▸ WORK INSTRUCTION: From the listing below, output the lines between the one with "Laphroaig 11 jaar oud 2013 (cask" and the one with "tramite l’opzione del", including those two, and nothing else. Pictures are not copied.

▸ EXCERPTED RECORDS:
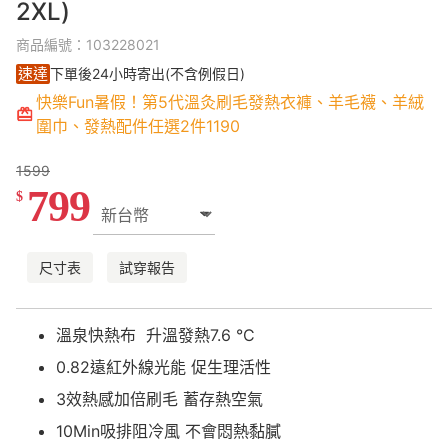
2XL)
商品編號：103228021
速達
下單後24小時寄出(不含例假日)
快樂Fun暑假！第5代溫灸刷毛發熱衣褲、羊毛襪、羊絨
圍巾、發熱配件任選2件1190
1599
799
$
尺寸表
試穿報告
溫泉快熱布 升溫發熱7.6 °C
0.82遠紅外線光能 促生理活性
3效熱感加倍刷毛 蓄存熱空氣
10Min吸排阻冷風 不會悶熱黏膩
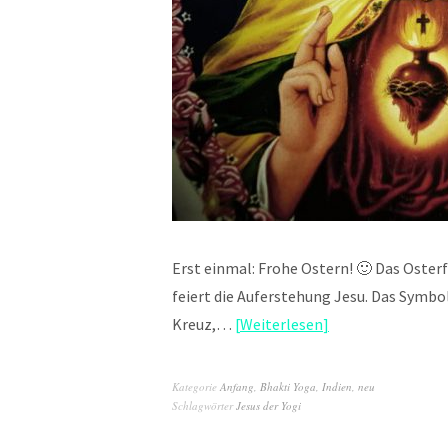
Erst einmal: Frohe Ostern! 🙂 Das Oster
feiert die Auferstehung Jesu. Das Symbol
Kreuz,…
Weiterlesen
Kategorie
Anfang
,
Bhakti Yoga
,
Indien
,
neu
Schlagwörter
Jesus der Yogi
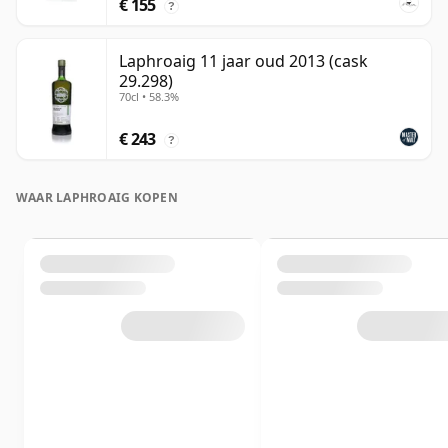
€ 155
?
Laphroaig 11 jaar oud 2013 (cask
29.298)
70cl • 58.3%
€ 243
?
WAAR LAPHROAIG KOPEN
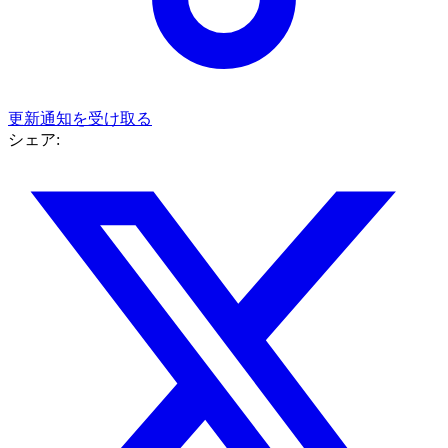
更新通知を受け取る
シェア:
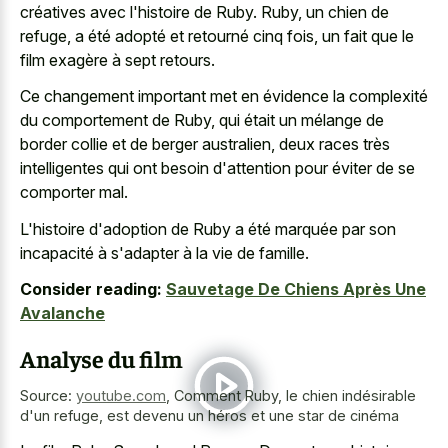
créatives avec l'histoire de Ruby. Ruby, un chien de
refuge, a été adopté et retourné cinq fois, un fait que le
film exagère à sept retours.
Ce changement important met en évidence la complexité
du comportement de Ruby, qui était un mélange de
border collie et de berger australien
, deux races très
intelligentes qui ont besoin d'attention pour éviter de se
comporter mal.
L'histoire d'adoption de Ruby a été marquée par son
incapacité à s'adapter à la vie de famille.
Consider reading:
Sauvetage De Chiens Après Une
Avalanche
Analyse du film
Source:
youtube.com
,
Comment Ruby, le chien indésirable
d'un refuge, est devenu un héros et une star de cinéma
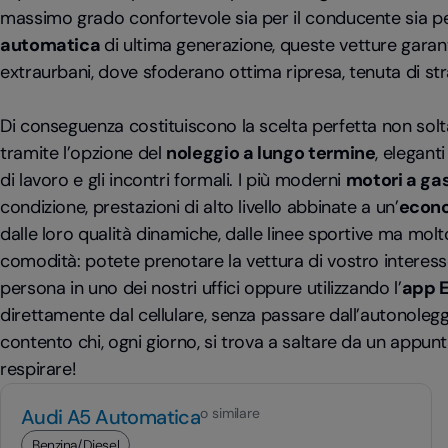
massimo grado confortevole sia per il conducente sia pe
automatica
di ultima generazione, queste vetture garanti
extraurbani, dove sfoderano ottima ripresa, tenuta di str
Di conseguenza costituiscono la scelta perfetta non solta
tramite l’opzione del
noleggio a lungo termine
, elegant
di lavoro e gli incontri formali. I più moderni
motori a ga
condizione, prestazioni di alto livello abbinate a un’
econ
dalle loro qualità dinamiche, dalle linee sportive ma mol
comodità: potete prenotare la vettura di vostro interess
persona in uno dei nostri uffici oppure utilizzando l’
app E
direttamente dal cellulare, senza passare dall’autonoleg
contento chi, ogni giorno, si trova a saltare da un app
respirare!
Audi A5 Automatica
o similare
Benzina/Diesel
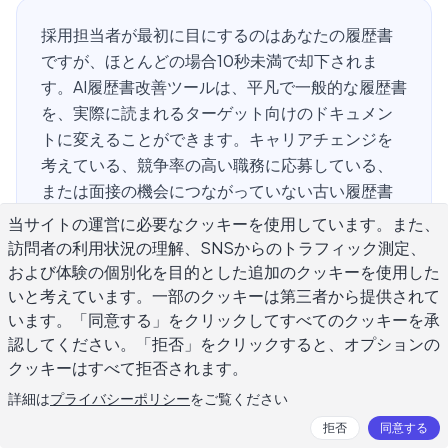
採用担当者が最初に目にするのはあなたの履歴書
ですが、ほとんどの場合10秒未満で却下されま
す。AI履歴書改善ツールは、平凡で一般的な履歴書
を、実際に読まれるターゲット向けのドキュメン
トに変えることができます。キャリアチェンジを
考えている、競争率の高い職務に応募している、
または面接の機会につながっていない古い履歴書
を更新している場合、AIツールは弱い表現を修正
当サイトの運営に必要なクッキーを使用しています。また、
し、インパクトを強調し、特定の職務記述書に合
訪問者の利用状況の理解、SNSからのトラフィック測定、
わせて履歴書をカスタマイズするのに役立ちま
および体験の個別化を目的とした追加のクッキーを使用した
す。このガイドでは、AI履歴書改善ツールを使用し
いと考えています。一部のクッキーは第三者から提供されて
います。「同意する」をクリックしてすべてのクッキーを承
て、コールバックの可能性を高める方法について
認してください。「拒否」をクリックすると、オプションの
詳しく説明します。
クッキーはすべて拒否されます。
詳細は
プライバシーポリシー
をご覧ください
AI履歴書改善ツールとは？
拒否
同意する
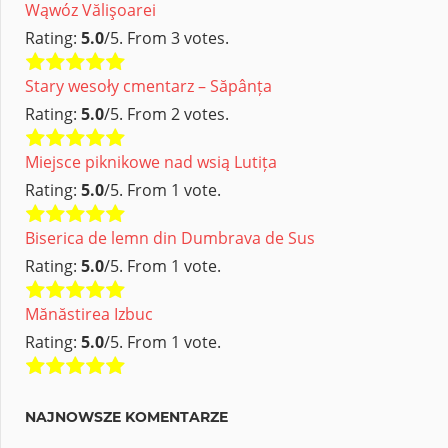
Wąwóz Vălişoarei
Rating:
5.0
/5. From 3 votes.
Stary wesoły cmentarz – Săpânța
Rating:
5.0
/5. From 2 votes.
Miejsce piknikowe nad wsią Lutița
Rating:
5.0
/5. From 1 vote.
Biserica de lemn din Dumbrava de Sus
Rating:
5.0
/5. From 1 vote.
Mănăstirea Izbuc
Rating:
5.0
/5. From 1 vote.
NAJNOWSZE KOMENTARZE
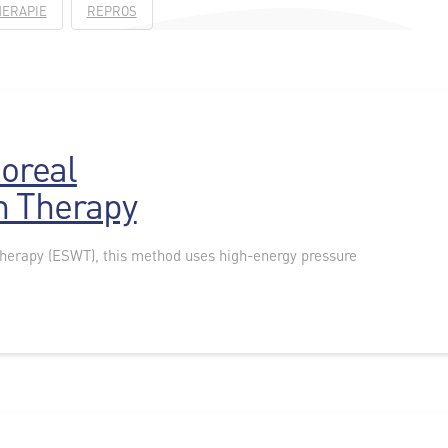
HERAPIE
REPROS
oreal
n Therapy
therapy (ESWT), this method uses high-energy pressure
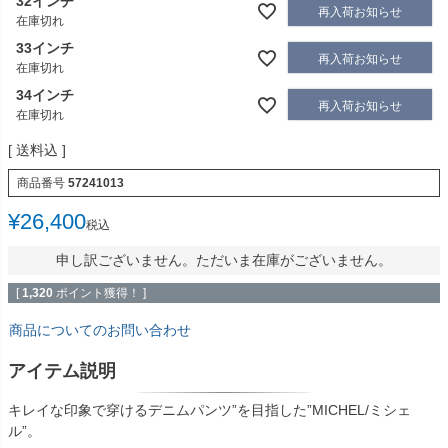
32インチ
再入荷お知らせ
在庫切れ
33インチ
再入荷お知らせ
在庫切れ
34インチ
再入荷お知らせ
在庫切れ
送料込
商品番号
57241013
¥
26,400
税込
申し訳ございません。ただいま在庫がございません。
[
1,320
ポイント獲得！ ]
商品についてのお問い合わせ
アイテム説明
キレイな印象で穿けるデニムパンツ”を目指した”MICHEL/ミシェ
ル”。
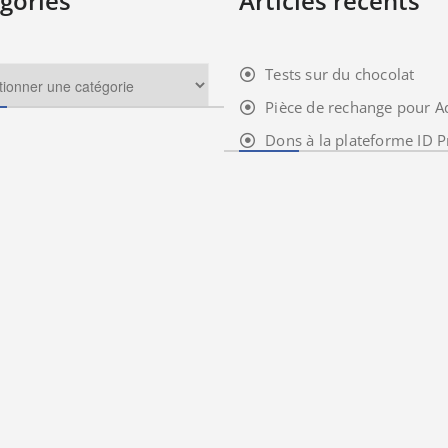
gories
Articles récents
Tests sur du chocolat
Pièce de rechange pour A
Dons à la plateforme ID P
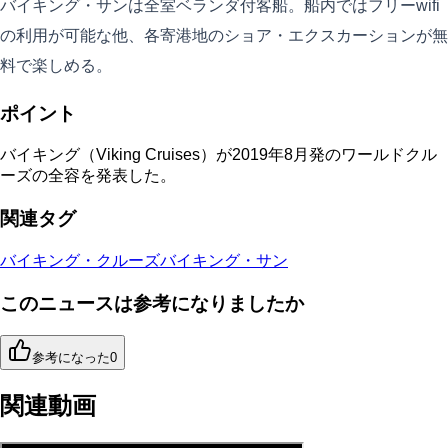
バイキング・サンは全室ベランダ付客船。船内ではフリーwifi
の利用が可能な他、各寄港地のショア・エクスカーションが無
料で楽しめる。
ポイント
バイキング（Viking Cruises）が2019年8月発のワールドクル
ーズの全容を発表した。
関連タグ
バイキング・クルーズ
バイキング・サン
このニュースは参考になりましたか
参考になった
0
関連動画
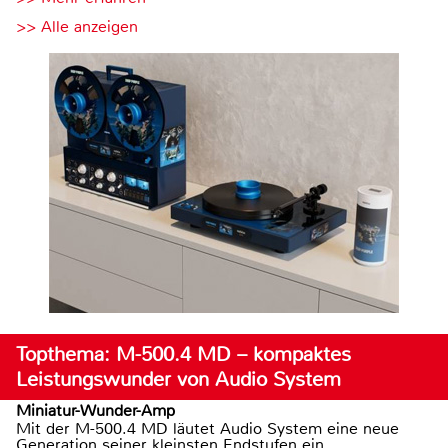
>> Alle anzeigen
Topthema: M-500.4 MD – kompaktes
Leistungswunder von Audio System
Miniatur-Wunder-Amp
Mit der M-500.4 MD läutet Audio System eine neue
Generation seiner kleinsten Endstufen ein.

▸ RESULT FOR THIS TASK:
Laphroaig 11 jaar oud 2013 (cask
29.298)
70cl • 58.3%
€ 243
?
WAAR LAPHROAIG KOPEN
更新通知を受け取る
シェア:
créatives avec l'histoire de Ruby. Ruby, un chien de
refuge, a été adopté et retourné cinq fois, un fait que le
film exagère à sept retours.
Ce changement important met en évidence la complexité
du comportement de Ruby, qui était un mélange de
border collie et de berger australien
, deux races très
intelligentes qui ont besoin d'attention pour éviter de se
comporter mal.
L'histoire d'adoption de Ruby a été marquée par son
incapacité à s'adapter à la vie de famille.
Consider reading:
Sauvetage De Chiens Après Une
Avalanche
Analyse du film
Source:
youtube.com
,
Comment Ruby, le chien indésirable
d'un refuge, est devenu un héros et une star de cinéma
massimo grado confortevole sia per il conducente sia pe
automatica
di ultima generazione, queste vetture garanti
extraurbani, dove sfoderano ottima ripresa, tenuta di str
Di conseguenza costituiscono la scelta perfetta non solta
tramite l’opzione del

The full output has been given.